In dieser Wolke befinden sich Kohlenstoff-Atome und Wasserstoff-Moleküle. Ihre Absorptionslinien im Hintergrundlicht des Quasars können als Temperaturanzeiger genutzt werden. Bestimmte Anregungszustände der Kohlenstoff-Atome lassen darauf schließen, daß der Weltraum vor zehn Milliarden Jahren zwischen 6 und 14 Kelvin kalt war (0 Kelvin entspricht minus 273,15 Grad Celsius). Dieser Wert ist dreimal so hoch wie der heutige – 2,73 Grad über dem absoluten Nullpunkt – und eine glänzende Bestätigung der Urknall-Theorie, die eine Temperatur von 9,1 Kelvin in der Entfernung der intergalaktischen Wolke voraussagt. Die Temperatur des Weltraums ist definiert als die Temperatur der Kosmischen Hintergrundstrahlung. Dieses 1964 von Arno Penzias und Robert Wilson entdeckte Relikt des Feuerballstadiums am Beginn des Universums füllt das All noch heute aus.
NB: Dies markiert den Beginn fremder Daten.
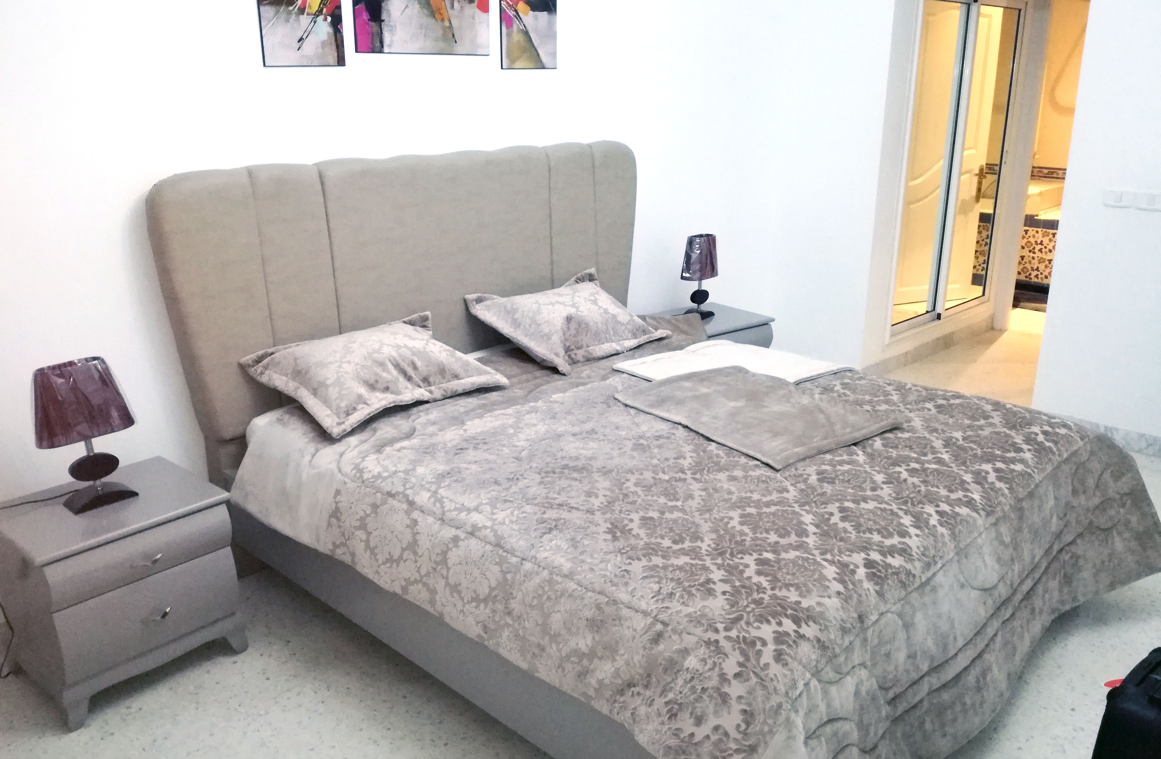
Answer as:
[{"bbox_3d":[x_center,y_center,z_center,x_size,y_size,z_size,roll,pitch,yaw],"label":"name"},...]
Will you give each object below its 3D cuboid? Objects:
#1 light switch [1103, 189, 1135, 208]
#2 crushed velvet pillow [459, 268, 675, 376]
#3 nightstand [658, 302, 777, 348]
[{"bbox_3d":[2.332,-0.784,3.928,0.122,0.078,0.014,16,24,41],"label":"light switch"},{"bbox_3d":[-0.010,-0.257,3.486,0.470,0.165,0.700,40,36,23],"label":"crushed velvet pillow"},{"bbox_3d":[0.641,-0.063,4.547,0.500,0.496,0.440,-15,22,-37],"label":"nightstand"}]

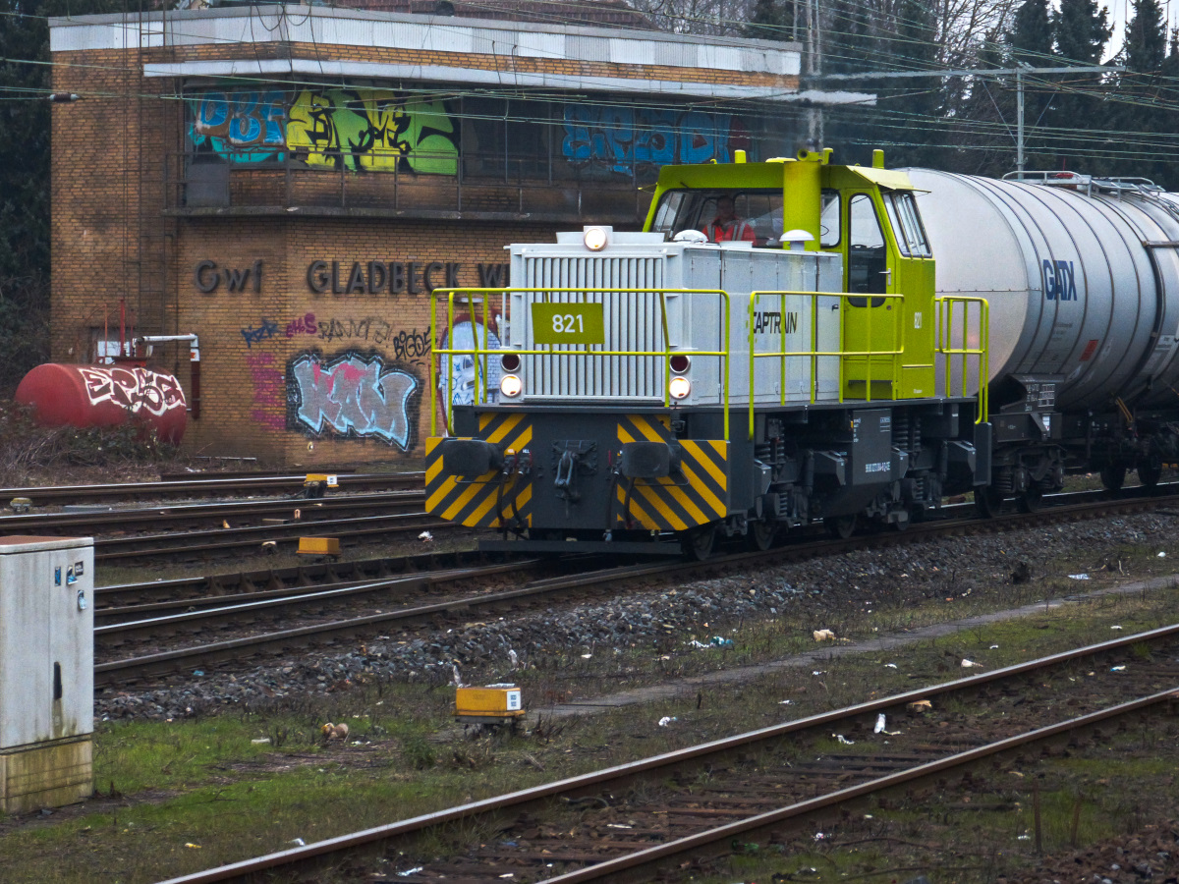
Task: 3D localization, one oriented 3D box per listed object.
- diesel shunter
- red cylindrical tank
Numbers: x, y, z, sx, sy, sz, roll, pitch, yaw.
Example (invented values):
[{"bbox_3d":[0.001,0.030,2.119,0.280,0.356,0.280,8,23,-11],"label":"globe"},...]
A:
[{"bbox_3d":[1.539,-1.045,54.559,3.030,4.220,12.600,1,1,17],"label":"diesel shunter"},{"bbox_3d":[-7.872,-0.443,83.300,1.600,1.600,2.830,1,2,40],"label":"red cylindrical tank"}]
Sie muß früher wärmer gewesen sein und hat sich mit der Ausdehnung des Weltraums ständig abgekühlt.

Seit 1994 ist es mehreren Forscherteams gelungen, mit Hilfe von Spektraluntersuchungen intergalaktischer Wolken die Temperatur der Kosmischen Hintergrundstrahlung zu verschiedenen Zeiten des Universums zu bestimmen. Die Messungen paßten zwar zu den Voraussagen, konnten aber nicht ausschließen, daß die Temperatur der Hintergrundstrahlung über alle Zeiten konstant war. Dies hätte einem Urknall widersprochen. Erst der neue Meßwert von Srianand und seinen Kollegen räumt diese Möglichkeit aus. „Die Urknall-Theorie hat einen entscheidenden Test bestanden. Sie hätte aufgegeben werden müssen, wenn Astronomen niedrigere Temperaturen in der Frühzeit des Universums gemessen hätten als vorhergesagt“, kommentiert John Bahcall vom Institute for Advanced Study in Princeton, New Jersey. „Obwohl das Ergebnis eine großartige Leistung ist, hat es mich etwas enttäuscht. Ich bin froh, daß die Urknall-Theorie bestätigt wurde, aber es wäre noch aufregender gewesen, wenn sie versagt hätte und wir nach einem neuen Modell für die Entwicklung des Alls suchen müßten.“

Kompakt Die Rotverschiebung z ist die Vergrößerung der Wellenlänge elektromagnetischer Strahlung zum energiearmen, „ roten“ Bereich des Spektrums. In der Kosmologie ist sie ein indirektes Entfernungsmaß, das auf der Ausdehnung des Weltraums seit dem Urknall beruht. Die Temperatur der Kosmischen Hintergrundstrahlung T wächst linear mit der Rotverschiebung z: T (z) = T(0) · (1+z). Ihr lokaler Wert wurde sehr akkurat mit dem COBE-Satelliten (Cosmic Background Explorer) gemessen: T(0) = 2,726 ± 0,010 Kelvin. Bei einer Rotverschiebung von z = 2,3371 sagt die Urknall-Theorie eine Temperatur von 9,1 Kelvin voraus – was ausgezeichnet mit den neuen Messungen übereinstimmt.